As his country experiences the early pangs of a cultural and economic transformation, Saudi Arabia’s crown prince vowed Tuesday to destroy “extremist ideologies” in a bid to return to “a more moderate Islam.”
Speaking at the Future Investment Initiative conference in Riyadh, Crown Prince Mohammed bin Salman said the moves will put the kingdom in lockstep with many other nations as it seeks to transform its economy over the coming decades.
“We want to lead normal lives, lives where our religion and our traditions translate into tolerance, so that we coexist with the world and become part of the development of the world,” he said.
It’s a move sure to rile the ultraconservative clerics who have held sway in the kingdom, even if that sway appears to be waning. At the same time, the prince’s declaration will be heralded by Saudi Arabia’s increasingly youthful population and the outside world, on whom the kingdom will rely in its quest to overhaul its finances.
“Seventy percent of the Saudi population is under the age of 30. In all honesty, we will not spend 30 years of our lives dealing with extremist ideologies. We will destroy them today and immediately,” bin Salman said.

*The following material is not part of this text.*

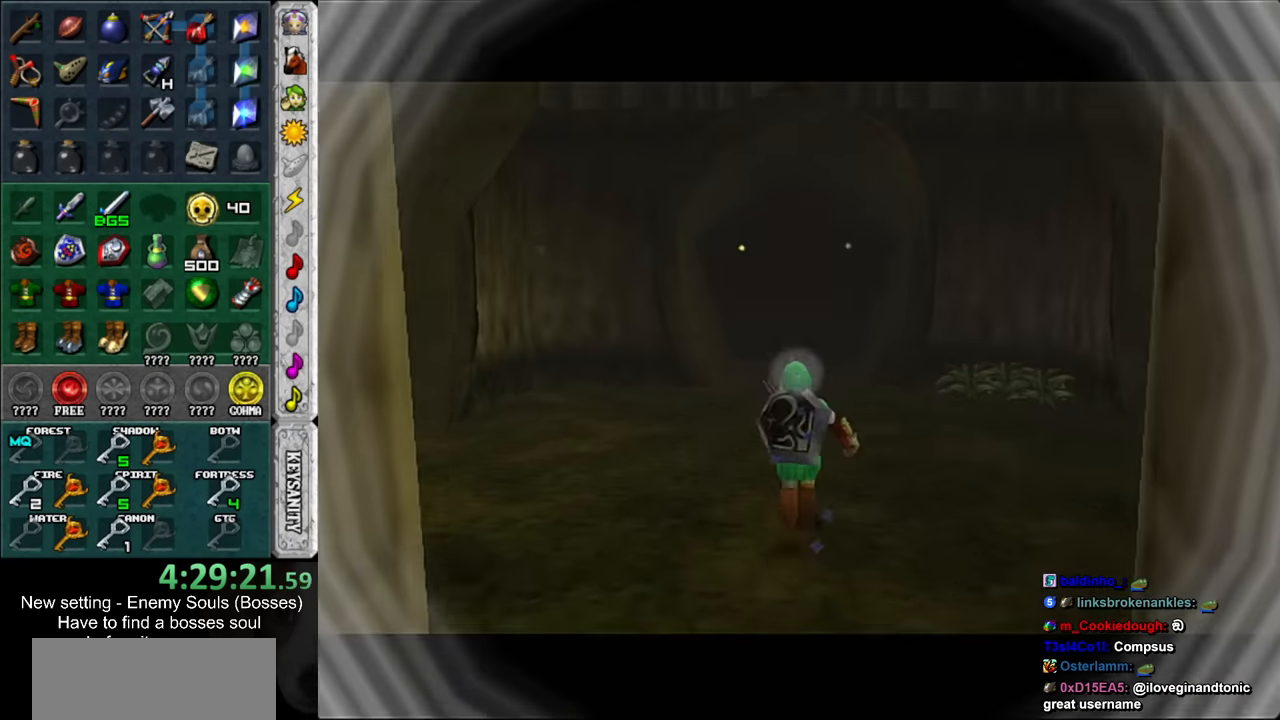
{"buttons": [], "left_stick": "center", "right_stick": "center", "events": [[50, "left_stick", "up-left"], [150, "left_stick", "left"], [234, "L1", "down"], [267, "left_stick", "center"], [450, "L1", "up"]]}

He continued, “Saudi was not like this before ’79. Saudi Arabia and the entire region went through a revival after ’79. … All we’re doing is going back to what we were: a moderate Islam that is open to all religions and to the world and to all traditions and people.”
Bin Salman’s reference to 1979 was doubtless a nod to a tumultuous year for Saudi Arabia that included Shiite militants overthrowing the secular Shah of Iran and Sunni fundamentalists seizing the Masjid al-Haram, or Grand Mosque, in Mecca. That same year, the country’s Shiite minority staged a deadly revolt in Al-Hasa province.
The Saudi monarchy responded by shoring up ties with the Wahhabi religious establishment and restoring many of its hardline stances. For instance, it shut down the few movie theaters in the kingdom.
In 2015, King Salman bin Abdulaziz Al-Saud took the helm, along with bin Salman, ushering in a new era of Saudi politics. The king promoted bin Salman to crown prince, making him heir apparent, in June.
The two curbed the authority of religious police, taking away their power to arrest citizens. They allowed the first music concerts in decades, cracked down on religious incitement and granted women a growing list of rights — most notably the right to drive, which will take effect next year.
“Some clear steps were taken recently and I believe we will obliterate the remnants of extremism very soon,” bin Salman said at Tuesday’s conference. “I don’t think this is a challenge. It reflects our values of forgiveness, righteousness and moderation. Righteousness is on our side.”